- [Exercise instructions]
From the top of the entries below through the line containing "the wife of the domokhozïane, who was respon¬", return every line exactly as written, please, and stop there.
Data to use: Begin
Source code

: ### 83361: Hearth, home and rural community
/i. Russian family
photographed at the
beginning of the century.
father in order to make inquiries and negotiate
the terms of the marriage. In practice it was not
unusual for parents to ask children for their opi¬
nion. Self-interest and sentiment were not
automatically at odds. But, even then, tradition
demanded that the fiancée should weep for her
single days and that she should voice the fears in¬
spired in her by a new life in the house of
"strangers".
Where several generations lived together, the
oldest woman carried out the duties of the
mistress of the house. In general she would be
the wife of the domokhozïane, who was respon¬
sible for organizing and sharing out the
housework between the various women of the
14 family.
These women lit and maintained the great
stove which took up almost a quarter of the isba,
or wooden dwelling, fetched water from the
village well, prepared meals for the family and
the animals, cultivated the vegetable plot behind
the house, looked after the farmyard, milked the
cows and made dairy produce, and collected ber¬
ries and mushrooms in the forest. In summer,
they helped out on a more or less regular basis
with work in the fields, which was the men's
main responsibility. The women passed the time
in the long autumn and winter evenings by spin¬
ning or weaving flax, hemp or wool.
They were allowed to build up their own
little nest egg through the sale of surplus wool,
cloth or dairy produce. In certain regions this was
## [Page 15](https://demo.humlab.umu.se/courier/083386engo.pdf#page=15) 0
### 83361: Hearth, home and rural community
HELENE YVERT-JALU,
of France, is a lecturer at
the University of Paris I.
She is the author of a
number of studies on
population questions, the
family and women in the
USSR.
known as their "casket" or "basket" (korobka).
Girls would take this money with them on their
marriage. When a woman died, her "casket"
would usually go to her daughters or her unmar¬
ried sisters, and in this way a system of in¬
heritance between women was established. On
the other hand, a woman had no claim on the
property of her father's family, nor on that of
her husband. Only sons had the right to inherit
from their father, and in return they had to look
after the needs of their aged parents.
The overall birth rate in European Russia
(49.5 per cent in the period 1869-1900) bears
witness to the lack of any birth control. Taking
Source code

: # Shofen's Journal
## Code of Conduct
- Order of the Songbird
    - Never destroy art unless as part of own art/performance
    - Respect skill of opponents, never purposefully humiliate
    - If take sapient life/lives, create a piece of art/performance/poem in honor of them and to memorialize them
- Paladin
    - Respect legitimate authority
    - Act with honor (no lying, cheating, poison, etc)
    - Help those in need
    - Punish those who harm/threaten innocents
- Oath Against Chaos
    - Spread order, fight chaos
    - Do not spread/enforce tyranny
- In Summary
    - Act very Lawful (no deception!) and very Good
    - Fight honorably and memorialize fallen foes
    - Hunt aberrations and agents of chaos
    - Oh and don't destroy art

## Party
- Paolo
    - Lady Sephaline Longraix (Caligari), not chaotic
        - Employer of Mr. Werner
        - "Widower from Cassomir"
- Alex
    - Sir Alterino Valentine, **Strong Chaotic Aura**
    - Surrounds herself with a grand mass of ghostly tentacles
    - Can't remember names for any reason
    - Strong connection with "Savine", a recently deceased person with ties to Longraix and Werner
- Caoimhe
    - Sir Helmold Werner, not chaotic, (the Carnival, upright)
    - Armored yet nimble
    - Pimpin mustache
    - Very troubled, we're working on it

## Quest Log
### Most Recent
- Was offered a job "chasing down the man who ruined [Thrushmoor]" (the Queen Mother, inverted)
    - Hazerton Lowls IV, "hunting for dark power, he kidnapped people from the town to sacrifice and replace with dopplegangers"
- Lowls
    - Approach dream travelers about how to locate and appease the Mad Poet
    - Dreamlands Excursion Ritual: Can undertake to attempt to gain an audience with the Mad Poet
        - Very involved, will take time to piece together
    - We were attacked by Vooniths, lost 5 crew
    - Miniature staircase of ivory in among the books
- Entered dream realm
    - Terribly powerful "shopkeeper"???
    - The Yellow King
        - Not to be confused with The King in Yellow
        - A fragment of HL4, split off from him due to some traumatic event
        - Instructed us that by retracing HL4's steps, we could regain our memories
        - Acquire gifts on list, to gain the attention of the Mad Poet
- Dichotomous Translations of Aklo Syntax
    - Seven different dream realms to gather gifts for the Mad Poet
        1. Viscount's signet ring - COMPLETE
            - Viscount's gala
Data to use: End
- [Exercise result]
Source code

: ### 83361: Hearth, home and rural community
/i. Russian family
photographed at the
beginning of the century.
father in order to make inquiries and negotiate
the terms of the marriage. In practice it was not
unusual for parents to ask children for their opi¬
nion. Self-interest and sentiment were not
automatically at odds. But, even then, tradition
demanded that the fiancée should weep for her
single days and that she should voice the fears in¬
spired in her by a new life in the house of
"strangers".
Where several generations lived together, the
oldest woman carried out the duties of the
mistress of the house. In general she would be
the wife of the domokhozïane, who was respon¬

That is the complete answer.